═══ AVAILABLE DATA ═══

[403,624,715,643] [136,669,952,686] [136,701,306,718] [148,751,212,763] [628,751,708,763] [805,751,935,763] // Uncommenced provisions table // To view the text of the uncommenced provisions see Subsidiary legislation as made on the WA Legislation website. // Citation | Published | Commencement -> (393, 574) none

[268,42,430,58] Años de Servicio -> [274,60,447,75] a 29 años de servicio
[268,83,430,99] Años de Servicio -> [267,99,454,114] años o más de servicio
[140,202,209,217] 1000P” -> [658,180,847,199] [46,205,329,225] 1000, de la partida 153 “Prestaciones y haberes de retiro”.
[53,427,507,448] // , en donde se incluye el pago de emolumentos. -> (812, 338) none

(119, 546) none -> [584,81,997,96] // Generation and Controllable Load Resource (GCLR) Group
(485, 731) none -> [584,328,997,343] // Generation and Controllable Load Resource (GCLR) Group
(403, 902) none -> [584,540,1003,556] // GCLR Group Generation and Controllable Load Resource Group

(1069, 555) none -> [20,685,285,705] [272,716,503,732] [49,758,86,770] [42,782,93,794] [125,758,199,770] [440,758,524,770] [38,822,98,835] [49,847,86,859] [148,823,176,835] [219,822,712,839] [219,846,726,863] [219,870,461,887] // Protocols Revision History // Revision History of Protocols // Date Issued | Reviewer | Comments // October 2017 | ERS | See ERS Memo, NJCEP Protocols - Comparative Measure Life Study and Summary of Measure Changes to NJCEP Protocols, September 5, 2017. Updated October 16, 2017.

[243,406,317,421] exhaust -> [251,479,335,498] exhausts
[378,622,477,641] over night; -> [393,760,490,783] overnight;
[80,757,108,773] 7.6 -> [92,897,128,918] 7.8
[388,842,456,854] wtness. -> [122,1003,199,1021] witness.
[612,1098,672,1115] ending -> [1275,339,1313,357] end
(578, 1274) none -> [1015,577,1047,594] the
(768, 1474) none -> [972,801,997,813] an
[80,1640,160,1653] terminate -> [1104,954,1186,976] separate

═══

▶ PROBLEM REQUIREMENTS
In the entries above, find each line with "GCLR" and list it.

▶ TASK ANSWER
(119, 546) none -> [584,81,997,96] // Generation and Controllable Load Resource (GCLR) Group
(485, 731) none -> [584,328,997,343] // Generation and Controllable Load Resource (GCLR) Group
(403, 902) none -> [584,540,1003,556] // GCLR Group Generation and Controllable Load Resource Group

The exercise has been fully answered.